**WORK ORDER**
Write the data out again in full, with no departure from the original.

====

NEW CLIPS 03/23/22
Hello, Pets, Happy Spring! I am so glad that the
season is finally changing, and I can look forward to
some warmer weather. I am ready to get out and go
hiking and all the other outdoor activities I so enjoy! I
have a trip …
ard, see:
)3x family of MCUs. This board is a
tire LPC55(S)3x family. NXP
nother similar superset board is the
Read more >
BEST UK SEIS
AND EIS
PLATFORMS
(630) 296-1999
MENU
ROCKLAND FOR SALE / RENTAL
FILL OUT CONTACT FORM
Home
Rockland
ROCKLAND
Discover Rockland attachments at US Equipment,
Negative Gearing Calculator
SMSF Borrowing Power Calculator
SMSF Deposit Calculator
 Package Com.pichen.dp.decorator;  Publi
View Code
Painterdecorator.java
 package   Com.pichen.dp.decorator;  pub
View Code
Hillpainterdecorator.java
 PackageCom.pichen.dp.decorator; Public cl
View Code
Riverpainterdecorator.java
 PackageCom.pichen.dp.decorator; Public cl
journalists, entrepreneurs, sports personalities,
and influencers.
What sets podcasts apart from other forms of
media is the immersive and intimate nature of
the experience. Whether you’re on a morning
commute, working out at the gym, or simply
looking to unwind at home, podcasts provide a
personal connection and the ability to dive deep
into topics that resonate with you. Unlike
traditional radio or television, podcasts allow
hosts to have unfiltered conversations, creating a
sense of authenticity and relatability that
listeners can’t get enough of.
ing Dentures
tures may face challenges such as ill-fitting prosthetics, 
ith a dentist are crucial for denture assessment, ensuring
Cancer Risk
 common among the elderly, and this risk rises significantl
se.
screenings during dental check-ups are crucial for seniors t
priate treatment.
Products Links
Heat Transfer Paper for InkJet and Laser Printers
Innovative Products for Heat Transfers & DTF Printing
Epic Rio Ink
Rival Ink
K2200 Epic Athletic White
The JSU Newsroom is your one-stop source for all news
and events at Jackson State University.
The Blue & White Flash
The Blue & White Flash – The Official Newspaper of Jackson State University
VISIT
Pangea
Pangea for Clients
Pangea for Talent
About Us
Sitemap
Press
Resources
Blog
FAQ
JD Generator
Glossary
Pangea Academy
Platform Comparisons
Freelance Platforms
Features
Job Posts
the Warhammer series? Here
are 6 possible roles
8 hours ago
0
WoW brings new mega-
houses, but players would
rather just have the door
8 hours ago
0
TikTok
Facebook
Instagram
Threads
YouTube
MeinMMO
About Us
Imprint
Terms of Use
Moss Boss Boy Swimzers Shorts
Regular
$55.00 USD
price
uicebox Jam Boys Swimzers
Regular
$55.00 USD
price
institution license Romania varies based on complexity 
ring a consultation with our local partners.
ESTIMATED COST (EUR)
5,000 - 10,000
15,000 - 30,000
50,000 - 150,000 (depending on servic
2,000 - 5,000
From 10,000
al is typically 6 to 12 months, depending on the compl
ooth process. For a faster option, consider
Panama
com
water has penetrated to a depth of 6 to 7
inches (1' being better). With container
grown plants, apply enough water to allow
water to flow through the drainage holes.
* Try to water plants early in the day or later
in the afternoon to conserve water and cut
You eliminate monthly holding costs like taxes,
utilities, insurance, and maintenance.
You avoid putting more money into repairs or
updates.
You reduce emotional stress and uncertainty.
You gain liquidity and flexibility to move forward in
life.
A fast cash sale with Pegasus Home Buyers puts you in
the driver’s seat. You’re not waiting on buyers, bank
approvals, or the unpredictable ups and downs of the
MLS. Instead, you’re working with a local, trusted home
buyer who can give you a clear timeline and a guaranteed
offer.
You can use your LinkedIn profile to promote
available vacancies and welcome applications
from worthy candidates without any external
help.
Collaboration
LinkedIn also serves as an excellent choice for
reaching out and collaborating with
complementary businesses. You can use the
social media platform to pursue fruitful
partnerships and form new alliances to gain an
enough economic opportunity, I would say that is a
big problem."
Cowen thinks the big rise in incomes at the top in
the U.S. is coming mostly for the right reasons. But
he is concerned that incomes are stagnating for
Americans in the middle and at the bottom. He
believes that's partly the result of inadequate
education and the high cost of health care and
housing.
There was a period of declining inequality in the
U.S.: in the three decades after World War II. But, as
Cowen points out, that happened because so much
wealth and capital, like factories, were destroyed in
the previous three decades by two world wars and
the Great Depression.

====

**YOUR SOLUTION**
NEW CLIPS 03/23/22
Hello, Pets, Happy Spring! I am so glad that the
season is finally changing, and I can look forward to
some warmer weather. I am ready to get out and go
hiking and all the other outdoor activities I so enjoy! I
have a trip …
ard, see:
)3x family of MCUs. This board is a
tire LPC55(S)3x family. NXP
nother similar superset board is the
Read more >
BEST UK SEIS
AND EIS
PLATFORMS
(630) 296-1999
MENU
ROCKLAND FOR SALE / RENTAL
FILL OUT CONTACT FORM
Home
Rockland
ROCKLAND
Discover Rockland attachments at US Equipment,
Negative Gearing Calculator
SMSF Borrowing Power Calculator
SMSF Deposit Calculator
 Package Com.pichen.dp.decorator;  Publi
View Code
Painterdecorator.java
 package   Com.pichen.dp.decorator;  pub
View Code
Hillpainterdecorator.java
 PackageCom.pichen.dp.decorator; Public cl
View Code
Riverpainterdecorator.java
 PackageCom.pichen.dp.decorator; Public cl
journalists, entrepreneurs, sports personalities,
and influencers.
What sets podcasts apart from other forms of
media is the immersive and intimate nature of
the experience. Whether you’re on a morning
commute, working out at the gym, or simply
looking to unwind at home, podcasts provide a
personal connection and the ability to dive deep
into topics that resonate with you. Unlike
traditional radio or television, podcasts allow
hosts to have unfiltered conversations, creating a
sense of authenticity and relatability that
listeners can’t get enough of.
ing Dentures
tures may face challenges such as ill-fitting prosthetics, 
ith a dentist are crucial for denture assessment, ensuring
Cancer Risk
 common among the elderly, and this risk rises significantl
se.
screenings during dental check-ups are crucial for seniors t
priate treatment.
Products Links
Heat Transfer Paper for InkJet and Laser Printers
Innovative Products for Heat Transfers & DTF Printing
Epic Rio Ink
Rival Ink
K2200 Epic Athletic White
The JSU Newsroom is your one-stop source for all news
and events at Jackson State University.
The Blue & White Flash
The Blue & White Flash – The Official Newspaper of Jackson State University
VISIT
Pangea
Pangea for Clients
Pangea for Talent
About Us
Sitemap
Press
Resources
Blog
FAQ
JD Generator
Glossary
Pangea Academy
Platform Comparisons
Freelance Platforms
Features
Job Posts
the Warhammer series? Here
are 6 possible roles
8 hours ago
0
WoW brings new mega-
houses, but players would
rather just have the door
8 hours ago
0
TikTok
Facebook
Instagram
Threads
YouTube
MeinMMO
About Us
Imprint
Terms of Use
Moss Boss Boy Swimzers Shorts
Regular
$55.00 USD
price
uicebox Jam Boys Swimzers
Regular
$55.00 USD
price
institution license Romania varies based on complexity 
ring a consultation with our local partners.
ESTIMATED COST (EUR)
5,000 - 10,000
15,000 - 30,000
50,000 - 150,000 (depending on servic
2,000 - 5,000
From 10,000
al is typically 6 to 12 months, depending on the compl
ooth process. For a faster option, consider
Panama
com
water has penetrated to a depth of 6 to 7
inches (1' being better). With container
grown plants, apply enough water to allow
water to flow through the drainage holes.
* Try to water plants early in the day or later
in the afternoon to conserve water and cut
You eliminate monthly holding costs like taxes,
utilities, insurance, and maintenance.
You avoid putting more money into repairs or
updates.
You reduce emotional stress and uncertainty.
You gain liquidity and flexibility to move forward in
life.
A fast cash sale with Pegasus Home Buyers puts you in
the driver’s seat. You’re not waiting on buyers, bank
approvals, or the unpredictable ups and downs of the
MLS. Instead, you’re working with a local, trusted home
buyer who can give you a clear timeline and a guaranteed
offer.
You can use your LinkedIn profile to promote
available vacancies and welcome applications
from worthy candidates without any external
help.
Collaboration
LinkedIn also serves as an excellent choice for
reaching out and collaborating with
complementary businesses. You can use the
social media platform to pursue fruitful
partnerships and form new alliances to gain an
enough economic opportunity, I would say that is a
big problem."
Cowen thinks the big rise in incomes at the top in
the U.S. is coming mostly for the right reasons. But
he is concerned that incomes are stagnating for
Americans in the middle and at the bottom. He
believes that's partly the result of inadequate
education and the high cost of health care and
housing.
There was a period of declining inequality in the
U.S.: in the three decades after World War II. But, as
Cowen points out, that happened because so much
wealth and capital, like factories, were destroyed in
the previous three decades by two world wars and
the Great Depression.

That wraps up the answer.